In Grade 4, the teacher was keen to have students communicating more confidently in English so I set to work on this immediately. One of the first things the children were required to do was to respond to my greeting "How are you?" in English. When I spoke to one student; Carlo, I was greeted with a blank stare. I encouraged him to respond. However, he simply stared back at me. This wasn't in defiance but more a look that said, "Don't do this to me." And just as I was about to give him exactly what he wanted I changed my mind.
I told him I would help him. I scaffolded his attempts. It took a few goes but eventually he and I said together in English, "I am fine, thank you." I affirmed him; telling him he should be proud of the way he persisted even though it was uncomfortable for him to speak in English. Over the coming days, I continued to scaffold Carlo as the oral tasks increased in complexity. Over time, he no longer gave me a back off look but rather a look that said, "Help me."

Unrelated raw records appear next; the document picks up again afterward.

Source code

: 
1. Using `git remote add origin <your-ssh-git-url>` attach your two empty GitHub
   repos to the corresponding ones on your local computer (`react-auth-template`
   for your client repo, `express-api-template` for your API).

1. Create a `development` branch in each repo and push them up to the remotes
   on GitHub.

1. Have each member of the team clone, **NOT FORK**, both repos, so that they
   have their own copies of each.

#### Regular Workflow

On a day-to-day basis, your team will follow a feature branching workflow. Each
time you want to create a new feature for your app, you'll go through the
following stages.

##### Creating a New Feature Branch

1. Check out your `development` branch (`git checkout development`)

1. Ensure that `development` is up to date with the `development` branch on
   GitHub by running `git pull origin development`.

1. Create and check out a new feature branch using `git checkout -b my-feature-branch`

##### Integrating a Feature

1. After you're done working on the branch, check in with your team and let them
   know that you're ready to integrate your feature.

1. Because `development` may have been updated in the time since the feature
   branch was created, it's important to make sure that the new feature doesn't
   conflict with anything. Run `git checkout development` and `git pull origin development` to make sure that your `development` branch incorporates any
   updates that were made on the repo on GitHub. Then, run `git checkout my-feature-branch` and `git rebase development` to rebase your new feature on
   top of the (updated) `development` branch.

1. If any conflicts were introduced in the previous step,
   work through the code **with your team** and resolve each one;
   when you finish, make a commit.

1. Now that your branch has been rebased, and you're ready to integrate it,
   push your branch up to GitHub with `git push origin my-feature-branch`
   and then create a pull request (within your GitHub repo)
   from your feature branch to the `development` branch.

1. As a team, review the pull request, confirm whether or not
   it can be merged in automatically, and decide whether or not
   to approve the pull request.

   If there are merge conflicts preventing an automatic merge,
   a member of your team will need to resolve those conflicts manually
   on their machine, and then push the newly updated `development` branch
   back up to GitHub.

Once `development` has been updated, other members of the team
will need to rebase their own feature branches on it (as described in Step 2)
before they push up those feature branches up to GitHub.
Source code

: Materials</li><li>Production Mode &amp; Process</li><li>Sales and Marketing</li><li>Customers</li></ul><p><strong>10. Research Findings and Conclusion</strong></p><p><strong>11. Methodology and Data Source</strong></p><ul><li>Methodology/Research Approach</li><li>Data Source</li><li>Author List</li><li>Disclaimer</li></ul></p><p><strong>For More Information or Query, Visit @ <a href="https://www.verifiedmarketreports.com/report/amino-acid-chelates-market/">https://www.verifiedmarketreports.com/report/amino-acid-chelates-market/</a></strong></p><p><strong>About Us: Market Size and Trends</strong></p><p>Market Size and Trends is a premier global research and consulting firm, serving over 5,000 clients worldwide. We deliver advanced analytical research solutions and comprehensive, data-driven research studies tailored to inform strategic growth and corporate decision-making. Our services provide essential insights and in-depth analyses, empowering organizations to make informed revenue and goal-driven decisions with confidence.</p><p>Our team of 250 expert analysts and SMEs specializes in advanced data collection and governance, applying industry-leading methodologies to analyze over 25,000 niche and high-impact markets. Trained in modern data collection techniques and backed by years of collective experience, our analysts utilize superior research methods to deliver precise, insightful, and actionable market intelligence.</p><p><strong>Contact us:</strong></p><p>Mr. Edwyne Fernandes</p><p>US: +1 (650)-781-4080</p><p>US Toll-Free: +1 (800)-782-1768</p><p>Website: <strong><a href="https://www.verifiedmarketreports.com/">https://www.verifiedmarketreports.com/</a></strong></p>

After a few weeks, the classroom teacher and I were discussing Carlo's progress. She commented on his improving English but also on his growing confidence and willingness to 'have a go'.
When I came home from shopping one afternoon Carlo eagerly asked me if he could borrow the new ball. That was a surprise. Even more surprising was the day he came voluntarily to the staffroom to help by colouring posters for classrooms. This meant spending his whole break speaking in English! I was sure to give Carlo affirmative feedback once again.
Back in Australia, I have taken this learning on board. I recognise just how often students (and staff, too) attempt to back out of activities and tasks. I now let them know that opting out is not an option but their attempts to participate will be strongly supported and affirmed. Students quickly learn that 'opting out' is simply not acceptable. 'Having a go' is what we value in this classroom.